Kos is shaped like a bird, leaning down into the sea. Perhaps it's looking for food or for another of its own kind. It may be gazing at its own reflection but I think it's looking beyond that, right down into the depths of the sea, mesmerized by what it sees.
|Near Kefalos, barley field in high wind|
The brown eye in the centre of its head, in profile, is Mount Theologis. But I discover as I cycle along the road that this mountain is a series of pine covered peaks and the road to Agios Ioannis winds its way through them. Sometimes you look out over the northern sea sometimes the southern one, as the road climbs ever higher, in a series of switchbacks.
The bird's neck is narrow, it looks to be only about two or three kilometers wide and at one point you look out over the bay and you can see across the neck to the sea on the other side.
|South coast (right) and north coast (on the horizon)|
Then the road slips round another peak and it’s the northern shore you see. Some visual illusion makes this sea look as if it climbs halfway up the sky, its horizon is higher than you are.
At the edge of the narrow road the ground drops precipitously and at some points I have to look away, look straight ahead to avoid even looking at the sea because that is to be aware of the cavernous gulf that lies between me and it. The wind is fierce and makes a howling noise as if it doesn't like me being there, it moans and pushes me across the narrow road whose surface has partially crumbled away turning it into a track littered with small stones. I clutch the handlebars grimly because I know how dangerous stones on the road can be.
The end of the track is the headland and the bird's head, the end of the island where the two seas meet. It feels like the end of the world, stony, desolate, deserted. Something about this place makes me uneasy.
Now, back home and safe on my balcony, I think I recognise the feeling. Then, I did not, for that is part of its strangeness. You don't recognise it or yourself. It’s a feeling of creeping alienation and I've felt it before. This is Pan's world and it's not the friendly nature that we live with, that we've planted, tended, shaped and watered, encouraged to grow and delighted in its green flourishing.
I pedal fast back along the windy ledge of road and once I reach the switchbacks it takes no time at all to swoop down them and when I reach the pine wood and the little shaded water tap in a clearing by the side of the road with a row of colourful beehives just above it, it feels welcoming and protective. I am so glad to be back in the outskirts of Kefalos.
The other road from Kefalos leads to this little church, in a landscape of spiny bushes, shrubs and wild thyme. It's as if no one has ever visited it since the ending of the last story and the door was closed. Something stirs a faint memory - of this other life, this other story. And at the same time it's as if someone has just left, there are slim brown beeswax candles burning and a feeling of presence. Time vanishes like a burst bubble.

BRIEF 1
List the kinds of plants the account of Kos names in the landscape around the little church.
BRIEF 2
In the account of Kos, what is the brown eye in the center of the bird's head?
The entries after this point come from a separate source and are unrelated to the account of Kos.

DATA PROVIDED
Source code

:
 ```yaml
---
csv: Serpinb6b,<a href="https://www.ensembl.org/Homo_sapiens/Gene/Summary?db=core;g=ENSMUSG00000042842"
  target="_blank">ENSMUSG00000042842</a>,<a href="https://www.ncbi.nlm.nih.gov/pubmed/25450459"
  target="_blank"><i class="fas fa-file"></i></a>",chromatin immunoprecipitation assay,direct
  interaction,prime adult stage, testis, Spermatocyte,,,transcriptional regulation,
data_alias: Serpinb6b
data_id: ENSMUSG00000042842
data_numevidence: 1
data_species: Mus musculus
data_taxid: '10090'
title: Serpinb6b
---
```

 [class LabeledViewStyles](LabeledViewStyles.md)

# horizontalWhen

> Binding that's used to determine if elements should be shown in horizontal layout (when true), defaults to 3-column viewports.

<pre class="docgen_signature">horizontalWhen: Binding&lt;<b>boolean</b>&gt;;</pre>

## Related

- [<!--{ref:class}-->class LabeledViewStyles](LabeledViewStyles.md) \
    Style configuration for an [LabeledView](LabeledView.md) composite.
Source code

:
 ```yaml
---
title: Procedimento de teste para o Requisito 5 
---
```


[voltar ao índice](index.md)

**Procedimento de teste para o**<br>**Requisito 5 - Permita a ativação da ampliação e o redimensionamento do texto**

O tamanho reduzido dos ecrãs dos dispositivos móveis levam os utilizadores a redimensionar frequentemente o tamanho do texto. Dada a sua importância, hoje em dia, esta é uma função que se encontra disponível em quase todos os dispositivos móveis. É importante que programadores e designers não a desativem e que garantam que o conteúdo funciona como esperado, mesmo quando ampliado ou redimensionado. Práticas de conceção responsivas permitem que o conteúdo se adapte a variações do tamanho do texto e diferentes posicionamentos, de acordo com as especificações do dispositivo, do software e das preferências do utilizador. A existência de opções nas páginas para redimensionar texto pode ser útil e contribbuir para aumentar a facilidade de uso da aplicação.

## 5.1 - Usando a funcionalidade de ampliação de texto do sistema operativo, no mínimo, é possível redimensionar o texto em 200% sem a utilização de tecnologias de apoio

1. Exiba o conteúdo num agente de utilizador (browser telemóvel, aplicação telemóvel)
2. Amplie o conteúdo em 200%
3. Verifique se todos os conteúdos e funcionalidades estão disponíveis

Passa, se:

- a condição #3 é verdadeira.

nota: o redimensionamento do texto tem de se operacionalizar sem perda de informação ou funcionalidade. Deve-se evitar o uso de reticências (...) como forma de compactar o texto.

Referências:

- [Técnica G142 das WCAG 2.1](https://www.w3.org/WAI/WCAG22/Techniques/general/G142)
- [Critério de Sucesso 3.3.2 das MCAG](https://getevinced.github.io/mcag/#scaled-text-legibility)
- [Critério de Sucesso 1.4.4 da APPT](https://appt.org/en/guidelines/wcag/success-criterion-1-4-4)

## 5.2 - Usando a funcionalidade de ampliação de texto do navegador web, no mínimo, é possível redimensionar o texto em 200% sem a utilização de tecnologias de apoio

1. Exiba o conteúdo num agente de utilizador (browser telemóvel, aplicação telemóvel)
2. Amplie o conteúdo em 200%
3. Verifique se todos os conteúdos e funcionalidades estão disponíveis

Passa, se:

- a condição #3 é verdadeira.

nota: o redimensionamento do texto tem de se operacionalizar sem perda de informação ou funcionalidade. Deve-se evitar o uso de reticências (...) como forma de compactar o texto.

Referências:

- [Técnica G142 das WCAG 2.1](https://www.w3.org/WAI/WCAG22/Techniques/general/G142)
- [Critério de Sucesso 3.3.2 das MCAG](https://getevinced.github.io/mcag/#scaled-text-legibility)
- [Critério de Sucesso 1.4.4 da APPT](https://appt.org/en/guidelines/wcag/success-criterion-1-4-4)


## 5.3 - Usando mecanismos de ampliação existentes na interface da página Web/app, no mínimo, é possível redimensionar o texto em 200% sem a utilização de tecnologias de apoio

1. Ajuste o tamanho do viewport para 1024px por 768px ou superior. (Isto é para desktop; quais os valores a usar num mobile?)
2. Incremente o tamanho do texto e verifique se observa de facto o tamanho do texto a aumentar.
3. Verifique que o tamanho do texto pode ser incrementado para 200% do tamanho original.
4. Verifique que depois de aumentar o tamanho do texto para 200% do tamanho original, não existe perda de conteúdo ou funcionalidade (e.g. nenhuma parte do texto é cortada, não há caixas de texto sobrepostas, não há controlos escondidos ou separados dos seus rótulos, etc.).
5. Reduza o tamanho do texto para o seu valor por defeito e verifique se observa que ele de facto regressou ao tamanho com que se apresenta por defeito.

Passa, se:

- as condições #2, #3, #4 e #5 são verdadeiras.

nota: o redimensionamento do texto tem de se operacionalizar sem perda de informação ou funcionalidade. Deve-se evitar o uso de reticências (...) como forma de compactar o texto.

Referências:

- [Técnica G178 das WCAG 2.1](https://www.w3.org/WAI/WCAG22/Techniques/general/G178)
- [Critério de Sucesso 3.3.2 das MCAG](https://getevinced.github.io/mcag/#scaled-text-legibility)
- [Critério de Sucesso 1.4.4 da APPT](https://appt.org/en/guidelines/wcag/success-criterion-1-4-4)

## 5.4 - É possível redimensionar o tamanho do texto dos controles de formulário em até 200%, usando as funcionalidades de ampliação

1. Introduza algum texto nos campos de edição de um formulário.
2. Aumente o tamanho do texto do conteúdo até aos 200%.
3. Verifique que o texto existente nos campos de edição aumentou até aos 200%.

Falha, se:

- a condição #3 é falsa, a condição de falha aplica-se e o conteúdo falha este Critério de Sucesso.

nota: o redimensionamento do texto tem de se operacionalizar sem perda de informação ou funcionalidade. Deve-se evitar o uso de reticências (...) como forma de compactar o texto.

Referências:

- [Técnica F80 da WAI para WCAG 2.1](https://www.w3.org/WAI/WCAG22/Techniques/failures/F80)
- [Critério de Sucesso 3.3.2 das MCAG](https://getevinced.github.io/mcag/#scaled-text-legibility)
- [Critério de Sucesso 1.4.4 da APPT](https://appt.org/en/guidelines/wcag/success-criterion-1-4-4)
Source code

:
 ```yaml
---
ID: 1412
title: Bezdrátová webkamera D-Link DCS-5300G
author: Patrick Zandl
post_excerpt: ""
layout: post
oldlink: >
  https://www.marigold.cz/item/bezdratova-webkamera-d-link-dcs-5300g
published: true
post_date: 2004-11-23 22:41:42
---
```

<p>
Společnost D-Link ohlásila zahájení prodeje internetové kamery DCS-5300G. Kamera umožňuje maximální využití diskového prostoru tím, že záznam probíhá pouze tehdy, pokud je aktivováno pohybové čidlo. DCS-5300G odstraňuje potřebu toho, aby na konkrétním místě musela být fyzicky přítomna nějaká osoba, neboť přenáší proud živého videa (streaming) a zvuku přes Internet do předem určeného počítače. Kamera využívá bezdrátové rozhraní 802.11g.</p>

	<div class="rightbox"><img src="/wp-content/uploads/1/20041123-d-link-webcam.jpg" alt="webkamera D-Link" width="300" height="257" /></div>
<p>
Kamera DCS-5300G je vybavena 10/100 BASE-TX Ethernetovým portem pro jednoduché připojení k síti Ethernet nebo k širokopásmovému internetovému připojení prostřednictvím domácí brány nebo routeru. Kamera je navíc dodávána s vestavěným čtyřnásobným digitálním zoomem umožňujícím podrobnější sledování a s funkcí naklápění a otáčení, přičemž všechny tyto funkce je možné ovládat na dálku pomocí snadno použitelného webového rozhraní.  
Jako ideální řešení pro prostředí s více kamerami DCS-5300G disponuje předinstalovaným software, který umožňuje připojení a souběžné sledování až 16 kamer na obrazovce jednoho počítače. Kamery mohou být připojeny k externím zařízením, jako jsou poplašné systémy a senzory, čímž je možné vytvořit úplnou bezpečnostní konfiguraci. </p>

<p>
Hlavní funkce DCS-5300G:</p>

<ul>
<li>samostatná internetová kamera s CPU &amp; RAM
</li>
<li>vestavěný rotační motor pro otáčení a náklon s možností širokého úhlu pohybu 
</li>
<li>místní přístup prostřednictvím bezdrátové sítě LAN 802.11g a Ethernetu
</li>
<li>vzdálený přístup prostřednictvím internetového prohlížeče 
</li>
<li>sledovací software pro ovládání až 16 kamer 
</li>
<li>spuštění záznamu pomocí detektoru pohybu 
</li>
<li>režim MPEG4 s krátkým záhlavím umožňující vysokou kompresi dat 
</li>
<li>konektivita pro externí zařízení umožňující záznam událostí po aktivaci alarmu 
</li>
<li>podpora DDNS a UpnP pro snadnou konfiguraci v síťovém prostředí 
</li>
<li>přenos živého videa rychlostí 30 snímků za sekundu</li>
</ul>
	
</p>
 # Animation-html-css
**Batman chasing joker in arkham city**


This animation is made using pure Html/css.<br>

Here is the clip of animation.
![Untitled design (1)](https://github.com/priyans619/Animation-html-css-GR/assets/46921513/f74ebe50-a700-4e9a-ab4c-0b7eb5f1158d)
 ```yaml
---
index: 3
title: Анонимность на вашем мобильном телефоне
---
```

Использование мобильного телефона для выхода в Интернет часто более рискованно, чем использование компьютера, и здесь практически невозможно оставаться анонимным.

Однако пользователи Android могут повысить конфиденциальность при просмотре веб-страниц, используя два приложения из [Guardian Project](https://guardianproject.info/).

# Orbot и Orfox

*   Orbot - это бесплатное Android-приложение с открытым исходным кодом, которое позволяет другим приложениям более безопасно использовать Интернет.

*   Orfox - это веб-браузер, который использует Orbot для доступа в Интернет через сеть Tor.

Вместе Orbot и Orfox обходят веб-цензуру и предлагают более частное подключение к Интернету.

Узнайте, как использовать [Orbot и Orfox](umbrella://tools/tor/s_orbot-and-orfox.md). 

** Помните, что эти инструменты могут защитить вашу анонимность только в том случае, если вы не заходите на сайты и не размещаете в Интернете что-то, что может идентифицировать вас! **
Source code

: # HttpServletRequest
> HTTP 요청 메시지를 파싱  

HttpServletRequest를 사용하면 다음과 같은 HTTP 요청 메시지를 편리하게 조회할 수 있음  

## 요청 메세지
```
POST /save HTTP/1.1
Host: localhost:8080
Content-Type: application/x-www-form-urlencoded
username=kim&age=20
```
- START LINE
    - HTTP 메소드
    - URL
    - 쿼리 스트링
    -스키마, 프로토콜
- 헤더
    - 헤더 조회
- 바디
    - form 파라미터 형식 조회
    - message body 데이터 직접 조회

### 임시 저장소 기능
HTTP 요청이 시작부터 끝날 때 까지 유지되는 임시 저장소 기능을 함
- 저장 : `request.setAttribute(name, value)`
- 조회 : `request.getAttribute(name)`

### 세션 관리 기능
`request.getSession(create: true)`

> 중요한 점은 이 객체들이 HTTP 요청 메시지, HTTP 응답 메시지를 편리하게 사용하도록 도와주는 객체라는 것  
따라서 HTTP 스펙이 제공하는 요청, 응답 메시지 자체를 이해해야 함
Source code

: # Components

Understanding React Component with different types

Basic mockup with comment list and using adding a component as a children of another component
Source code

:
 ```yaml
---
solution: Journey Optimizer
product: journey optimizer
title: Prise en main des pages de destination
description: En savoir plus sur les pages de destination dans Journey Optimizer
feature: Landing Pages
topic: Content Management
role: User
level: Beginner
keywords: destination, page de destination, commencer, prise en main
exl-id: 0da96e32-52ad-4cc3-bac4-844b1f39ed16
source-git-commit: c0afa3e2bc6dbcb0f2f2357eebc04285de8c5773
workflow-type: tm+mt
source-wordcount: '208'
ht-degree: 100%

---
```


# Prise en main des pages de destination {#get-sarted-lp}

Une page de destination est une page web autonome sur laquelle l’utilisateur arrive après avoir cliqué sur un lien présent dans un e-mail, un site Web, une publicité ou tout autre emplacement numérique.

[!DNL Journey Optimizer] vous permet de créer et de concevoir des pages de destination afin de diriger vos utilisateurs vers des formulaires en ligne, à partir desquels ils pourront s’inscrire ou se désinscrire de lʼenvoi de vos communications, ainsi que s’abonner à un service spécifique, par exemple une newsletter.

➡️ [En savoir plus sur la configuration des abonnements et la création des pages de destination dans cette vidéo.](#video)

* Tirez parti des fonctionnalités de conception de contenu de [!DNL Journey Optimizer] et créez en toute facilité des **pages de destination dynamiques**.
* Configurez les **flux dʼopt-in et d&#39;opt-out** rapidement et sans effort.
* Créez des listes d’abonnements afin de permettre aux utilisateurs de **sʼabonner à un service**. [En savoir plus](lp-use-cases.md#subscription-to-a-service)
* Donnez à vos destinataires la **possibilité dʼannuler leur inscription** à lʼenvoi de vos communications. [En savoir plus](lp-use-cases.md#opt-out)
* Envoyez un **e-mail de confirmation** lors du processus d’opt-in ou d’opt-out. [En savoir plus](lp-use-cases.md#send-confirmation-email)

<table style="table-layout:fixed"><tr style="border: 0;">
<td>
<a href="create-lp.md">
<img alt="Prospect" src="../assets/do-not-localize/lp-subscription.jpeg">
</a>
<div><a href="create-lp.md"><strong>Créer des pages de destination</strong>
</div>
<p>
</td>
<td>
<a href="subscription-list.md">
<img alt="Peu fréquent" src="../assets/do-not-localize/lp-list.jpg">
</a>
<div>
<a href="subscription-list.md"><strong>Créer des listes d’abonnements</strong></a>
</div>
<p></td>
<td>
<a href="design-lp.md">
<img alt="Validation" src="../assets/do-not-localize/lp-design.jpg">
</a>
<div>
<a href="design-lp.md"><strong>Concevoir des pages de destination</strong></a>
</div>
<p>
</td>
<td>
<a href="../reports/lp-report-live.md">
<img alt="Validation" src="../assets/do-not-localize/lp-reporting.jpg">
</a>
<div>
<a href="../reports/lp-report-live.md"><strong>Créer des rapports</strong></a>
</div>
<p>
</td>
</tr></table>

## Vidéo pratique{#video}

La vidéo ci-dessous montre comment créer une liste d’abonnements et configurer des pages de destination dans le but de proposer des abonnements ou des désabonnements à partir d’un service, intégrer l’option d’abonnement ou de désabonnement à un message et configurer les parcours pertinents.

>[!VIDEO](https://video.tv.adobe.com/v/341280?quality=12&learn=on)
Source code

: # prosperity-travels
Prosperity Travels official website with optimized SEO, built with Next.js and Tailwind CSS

RESPONSE BOX 1
Spiny bushes, shrubs and wild thyme.

RESPONSE BOX 2
It is Mount Theologis.